Gloria Allred, civil-rights attorney who built her long and storied career on protecting famous women from their more famous male bosses, has responded to her daughter Lisa Bloom’s decision to represent Harvey Weinstein. When The New York Times broke the story of Weinstein’s decades of alleged sexual harassment toward assistants, lawyers, actresses, and other women in his orbit, many were mystified to see quotes by Bloom in defense of Weinstein, rather than in defense of the women speaking on-record against him. Allred is among those who have commented.
“Had I been asked by Mr. Weinstein to represent him, I would have declined, because I do not represent individuals accused of sex harassment,” she said in a statement. “I only represent those who allege that they are victims of sexual harassment.”
She also dangled the possibility of the first Allred versus Bloom case (though, at present, Bloom has only been named as an attorney on retainer and in an advisory role). “While I would not represent Mr. Weinstein, I would consider representing anyone who accused Mr. Weinstein of sexual harassment, even if it meant that my daughter was the opposing counsel.” Allred has no comment at this time as to whether any of Weinstein’s accusers have reached out to her.
Bloom, like Allred, represents famous women, most of whom have become alleged victims of sexual assault (Allred represents 33 of Bill Cosby’s accusers, and Bloom represents Janice Dickinson, as well as three women who accused Bill O’Reilly of sexual misconduct). A New Yorker profile on Allred published earlier this week infers that Bloom learned many of her media-savvy tactics from Allred, especially how to keep the story top of mind in the public. To wit, the last time the public heard from Bloom in a splashy way was at the press conference she arranged for Kathy Griffin, who was under fire and F.B.I. investigation for her photo shoot in which she mimed beheading Donald Trump.
Bloom’s dec ision to advise Weinstein is a curious one considering her past clientele (Weinstein has also retained litigator David Boies and Charles Harder, who represented Hulk Hogan against Gawker, and has announced he is suing the Times). However, as many have already pointed out, the Weinstein Company has optioned the rights to Suspicion Nation, her book detailing the Trayvon Martin case, and plans to develop it into a miniseries. Bloom is in fact among those who have noted their collaboration. In her statement to the Times, which she posted to Twitter in full after the story was published, she asserts, “As we work together on a project bringing my book to the screen, he has always been respectful toward me.”

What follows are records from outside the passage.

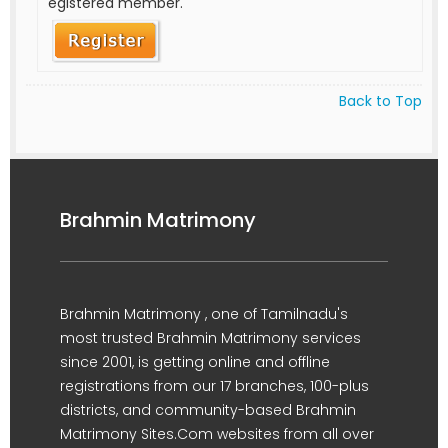
egistered member.
Back to Top
Brahmin Matrimony
Brahmin Matrimony , one of Tamilnadu's
most trusted Brahmin Matrimony services
since 2001, is getting online and offline
registrations from our 17 branches, 100-plus
districts, and community-based Brahmin
Matrimony Sites.Com websites from all over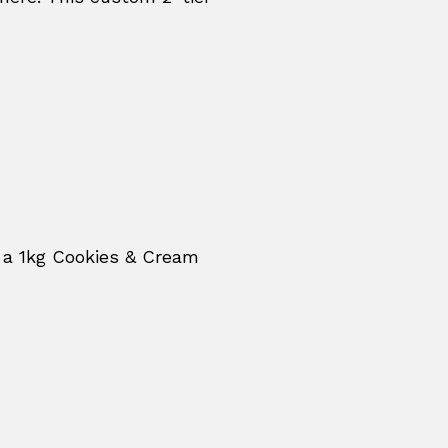
 a 1kg Cookies & Cream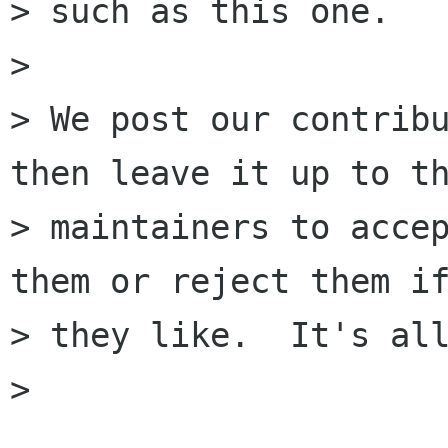
> such as this one.

> 

> We post our contribu
then leave it up to th
> maintainers to accep
them or reject them if
> they like.  It's all
> 
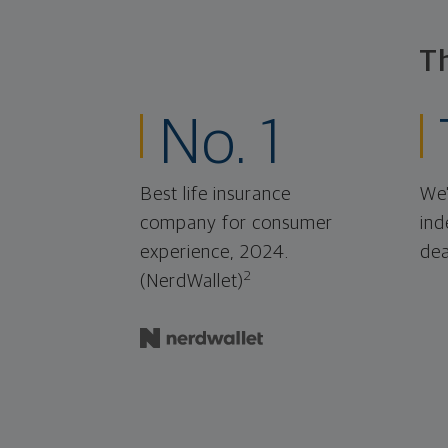
T
No. 1
Best life insurance
We'
company for consumer
ind
experience, 2024.
dea
2
(NerdWallet)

The rest of the attorney’s statement paints her as the firm but fair guide to how to respect women as human beings and not exploit his power dynamic to sexual ends. “I have told him times have changed, it is 2017, and he needs to evolve to a higher standard,” she wrote. “I have found Harvey to be refreshingly candid and receptive to my message.”
Bloom also claims she has been tasked with reviewing policies that address “women in the workplace,” and create a “zero tolerance” policy for “workplace misconduct.”
EDITOR’S NOTE: Allred told Vanity Fair on a recent phone call, “I respect her. I love her. She’s a very good attorney, and I do not in any way criticize her decision to represent Mr. Weinstein. I only represent victims who allege that they have been sexually harassed, but that doesn’t mean that she can’t represent Mr. Weinstein, who has allegations of sexual harassment against him. She’s an independent attorney with her own law firm. She’s a very good attorney and he’s fortunate to have her as his attorney to advise him.”
This article has been edited to reflect Allred’s statement.